On October 10, 2016, Anheuser-Busch InBev completed its business combination with SABMiller (the Transaction). As previously announced, the combined group will retain the name Anheuser-Busch InBev SA/NV (AB InBev). In connection with the closing, Altria received 185,115,417 restricted shares of AB InBev, representing a 9.6% ownership of AB InBev, and approximately $5.3 billion in pre-tax cash. These results reflect the terms of the partial share alternative (PSA), including proration, and the proceeds from the currency derivatives that Altria entered into to hedge its British pound exposure (Currency Derivatives). Further, Marty Barrington, Altria’s Chairman, CEO and President, and Billy Gifford, Altria’s CFO, have been appointed to AB InBev’s Board of Directors.

As a result of the Transaction, Altria expects to record a total estimated pre-tax gain in its reported earnings of approximately $13.7 billion, or $4.55per share, substantially all of which will be recorded in the fourth quarter of 2016 (the Gain).

Subsequent to the Transaction and through October 24, 2016, Altria purchased approximately 12 million ordinary shares of AB InBev for a total cost of approximately $1.6 billion, thereby increasing Altria’s ownership to approximately 10.2%. For ownership levels at or above 10%, Altria is entitled to foreign tax credits available in connection with dividends Altria receives from AB InBev, as it was with its former SABMiller investment.

Altria will use the equity method of accounting for its investment in AB InBev. As previously disclosed, Altria will report its share of AB InBev’s results using a one-quarter lag because AB InBev’s results will not be available in time to record them in the concurrent period. For example, Altria’s share of AB InBev’s results for the relevant, post-closing portion of the fourth quarter of 2016 will be recorded in Altria’s 2017 first-quarter statement of earnings. Previously, Altria recorded results from its SABMiller investment concurrently with Altria’s reporting calendar.

This timing lag will not affect Altria’s cash flows or quarterly dividends per share, but will impact year-over-year comparability of reported and adjusted diluted EPS in the short-term.

2016 Full-Year Guidance

Altria reaffirms its most recent guidance for 2016 full-year adjusted diluted EPS, which reflects the reporting lag, to be in a range of $2.98 to $3.04. This represents a growth rate of 6.5% to 8.5% from a 2015 adjusted diluted EPS base of $2.80. The guidance excludes the Gain, the gain on the Currency Derivatives incurred from October 1, 2016 through October 14, 2016, charges associated with the facilities consolidation discussed above, and the special items for the first nine months of 2016. (Original Source)

Shares of Altria are currently trading at $65.27,  up $0.75 or 1.16%. MO has a 1-year high of $70.15 and a 1-year low of $56.15. The stock’s 50-day moving average is $63.00 and its 200-day moving average is $64.37.

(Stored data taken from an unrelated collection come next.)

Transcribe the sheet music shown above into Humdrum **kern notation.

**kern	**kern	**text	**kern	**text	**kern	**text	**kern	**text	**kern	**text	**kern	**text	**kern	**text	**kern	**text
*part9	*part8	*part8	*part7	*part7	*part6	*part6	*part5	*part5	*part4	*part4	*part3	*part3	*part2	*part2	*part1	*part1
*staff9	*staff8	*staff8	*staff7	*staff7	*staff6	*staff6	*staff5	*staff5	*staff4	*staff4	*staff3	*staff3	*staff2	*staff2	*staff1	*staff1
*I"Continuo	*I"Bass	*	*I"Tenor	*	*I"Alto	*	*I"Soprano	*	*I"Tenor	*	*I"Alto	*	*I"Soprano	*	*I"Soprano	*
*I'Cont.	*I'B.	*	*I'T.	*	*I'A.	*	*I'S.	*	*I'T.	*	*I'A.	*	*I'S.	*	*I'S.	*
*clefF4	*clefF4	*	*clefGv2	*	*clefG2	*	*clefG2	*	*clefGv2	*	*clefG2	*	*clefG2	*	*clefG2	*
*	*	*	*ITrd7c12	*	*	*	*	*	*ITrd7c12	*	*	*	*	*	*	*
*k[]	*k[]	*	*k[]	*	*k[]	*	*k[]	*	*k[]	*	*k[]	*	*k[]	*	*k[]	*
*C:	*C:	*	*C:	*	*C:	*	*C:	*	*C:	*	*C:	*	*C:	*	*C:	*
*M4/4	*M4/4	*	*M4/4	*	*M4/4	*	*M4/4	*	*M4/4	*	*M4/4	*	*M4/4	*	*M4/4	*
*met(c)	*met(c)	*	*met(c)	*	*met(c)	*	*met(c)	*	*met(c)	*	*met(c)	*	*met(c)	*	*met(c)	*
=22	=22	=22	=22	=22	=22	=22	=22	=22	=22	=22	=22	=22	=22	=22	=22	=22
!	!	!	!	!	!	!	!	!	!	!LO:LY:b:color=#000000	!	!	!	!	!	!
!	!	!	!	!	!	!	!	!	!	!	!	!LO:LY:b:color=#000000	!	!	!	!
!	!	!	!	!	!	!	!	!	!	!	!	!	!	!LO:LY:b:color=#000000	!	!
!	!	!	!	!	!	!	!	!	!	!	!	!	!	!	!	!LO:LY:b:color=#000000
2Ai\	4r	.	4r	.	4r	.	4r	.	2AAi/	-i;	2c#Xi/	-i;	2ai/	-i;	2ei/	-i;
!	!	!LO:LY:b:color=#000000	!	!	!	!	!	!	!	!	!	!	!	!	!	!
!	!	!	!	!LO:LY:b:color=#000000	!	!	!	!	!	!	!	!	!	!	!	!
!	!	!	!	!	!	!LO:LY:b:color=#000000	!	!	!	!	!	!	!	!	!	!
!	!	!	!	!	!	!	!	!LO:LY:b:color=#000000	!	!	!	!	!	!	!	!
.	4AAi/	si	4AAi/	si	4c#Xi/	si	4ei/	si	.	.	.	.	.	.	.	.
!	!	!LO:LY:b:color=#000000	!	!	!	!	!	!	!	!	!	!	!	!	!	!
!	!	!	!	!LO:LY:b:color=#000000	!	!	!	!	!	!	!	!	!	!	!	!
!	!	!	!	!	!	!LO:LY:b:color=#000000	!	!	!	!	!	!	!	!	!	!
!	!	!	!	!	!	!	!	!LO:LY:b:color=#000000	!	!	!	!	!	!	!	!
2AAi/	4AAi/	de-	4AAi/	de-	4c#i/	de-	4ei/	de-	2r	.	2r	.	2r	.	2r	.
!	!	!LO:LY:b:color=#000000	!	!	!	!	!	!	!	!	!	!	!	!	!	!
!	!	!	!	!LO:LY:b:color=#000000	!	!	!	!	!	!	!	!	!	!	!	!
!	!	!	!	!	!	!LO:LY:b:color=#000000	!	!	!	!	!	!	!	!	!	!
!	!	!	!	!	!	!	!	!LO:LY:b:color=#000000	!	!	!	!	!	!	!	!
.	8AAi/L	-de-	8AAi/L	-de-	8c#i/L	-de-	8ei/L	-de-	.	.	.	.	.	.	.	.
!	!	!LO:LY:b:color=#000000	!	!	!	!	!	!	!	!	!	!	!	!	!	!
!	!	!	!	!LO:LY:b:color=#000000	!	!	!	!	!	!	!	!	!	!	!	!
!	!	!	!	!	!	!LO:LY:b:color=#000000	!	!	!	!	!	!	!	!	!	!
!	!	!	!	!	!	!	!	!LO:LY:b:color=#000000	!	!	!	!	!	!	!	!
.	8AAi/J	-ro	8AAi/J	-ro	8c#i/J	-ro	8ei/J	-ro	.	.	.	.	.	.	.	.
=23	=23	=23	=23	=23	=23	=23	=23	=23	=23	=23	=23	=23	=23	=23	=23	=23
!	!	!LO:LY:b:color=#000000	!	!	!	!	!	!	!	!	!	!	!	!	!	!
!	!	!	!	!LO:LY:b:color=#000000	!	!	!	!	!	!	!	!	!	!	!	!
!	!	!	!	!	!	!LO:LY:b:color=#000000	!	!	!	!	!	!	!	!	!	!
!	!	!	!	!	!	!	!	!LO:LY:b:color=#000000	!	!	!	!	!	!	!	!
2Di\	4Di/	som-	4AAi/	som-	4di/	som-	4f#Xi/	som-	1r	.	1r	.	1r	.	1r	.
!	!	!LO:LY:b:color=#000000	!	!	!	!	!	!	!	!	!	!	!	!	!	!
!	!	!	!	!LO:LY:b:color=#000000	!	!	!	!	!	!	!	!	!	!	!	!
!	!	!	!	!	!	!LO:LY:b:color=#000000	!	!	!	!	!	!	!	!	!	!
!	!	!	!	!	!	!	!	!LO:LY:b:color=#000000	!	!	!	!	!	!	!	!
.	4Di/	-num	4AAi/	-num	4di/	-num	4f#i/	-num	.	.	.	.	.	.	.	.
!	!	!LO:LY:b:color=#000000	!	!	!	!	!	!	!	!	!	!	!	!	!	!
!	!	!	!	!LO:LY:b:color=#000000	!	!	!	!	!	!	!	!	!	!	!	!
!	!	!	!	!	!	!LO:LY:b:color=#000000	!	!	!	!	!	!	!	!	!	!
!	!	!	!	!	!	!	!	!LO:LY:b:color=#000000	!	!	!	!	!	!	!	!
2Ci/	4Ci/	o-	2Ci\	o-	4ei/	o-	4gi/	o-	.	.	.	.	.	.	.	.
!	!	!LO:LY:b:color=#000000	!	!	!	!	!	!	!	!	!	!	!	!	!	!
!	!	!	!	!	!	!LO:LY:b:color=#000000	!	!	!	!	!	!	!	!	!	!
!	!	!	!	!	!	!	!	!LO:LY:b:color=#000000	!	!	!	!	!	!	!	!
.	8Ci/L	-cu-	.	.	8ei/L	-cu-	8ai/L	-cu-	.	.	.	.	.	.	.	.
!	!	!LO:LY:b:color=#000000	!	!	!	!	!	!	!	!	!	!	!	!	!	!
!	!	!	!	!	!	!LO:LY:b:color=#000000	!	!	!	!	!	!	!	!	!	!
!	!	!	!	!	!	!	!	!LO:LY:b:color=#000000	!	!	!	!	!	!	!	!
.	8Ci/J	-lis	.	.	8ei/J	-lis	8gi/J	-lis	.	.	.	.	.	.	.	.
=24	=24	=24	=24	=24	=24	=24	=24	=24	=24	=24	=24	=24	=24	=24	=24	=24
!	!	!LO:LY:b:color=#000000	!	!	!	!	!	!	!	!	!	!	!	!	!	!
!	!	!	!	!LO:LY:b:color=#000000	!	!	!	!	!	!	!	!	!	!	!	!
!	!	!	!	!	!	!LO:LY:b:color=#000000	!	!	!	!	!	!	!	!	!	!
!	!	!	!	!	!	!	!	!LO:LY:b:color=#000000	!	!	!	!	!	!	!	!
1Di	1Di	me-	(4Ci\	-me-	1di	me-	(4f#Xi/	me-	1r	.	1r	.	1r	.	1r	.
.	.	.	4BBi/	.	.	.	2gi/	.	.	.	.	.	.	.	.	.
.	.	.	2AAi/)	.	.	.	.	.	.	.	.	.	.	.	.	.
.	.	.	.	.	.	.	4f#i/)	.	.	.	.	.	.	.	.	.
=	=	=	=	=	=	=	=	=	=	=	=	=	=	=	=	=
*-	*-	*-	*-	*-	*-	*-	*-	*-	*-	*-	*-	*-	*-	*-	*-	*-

On the ratings front, Altria has been the subject of a number of recent research reports. In a report issued on October 11, Jefferies’ analyst Owen Bennett reiterated a Hold rating on MO, with a price target of $70, which represents a potential upside of 8% from where the stock is currently trading. Separately, on September 15, CLSA’s Michael Lavery maintained a Buy rating on the stock and has a price target of $68.

According to TipRanks.com, which ranks over 7,500 financial analysts and bloggers to gauge the performance of their past recommendations, Owen Bennett and Michael Lavery have a yearly average return of 6.3% and 3.5% respectively. Bennett has a success rate of 67% and is ranked #1549 out of 4188 analysts, while Lavery has a success rate of 58% and is ranked #1743.

Overall, 2 research analysts have assigned a Hold rating and 3 research analysts have given a Buy rating to the stock. When considering if perhaps the stock is under or overvalued, the average price target is $73.00 which is 13% above where the stock closed yesterday.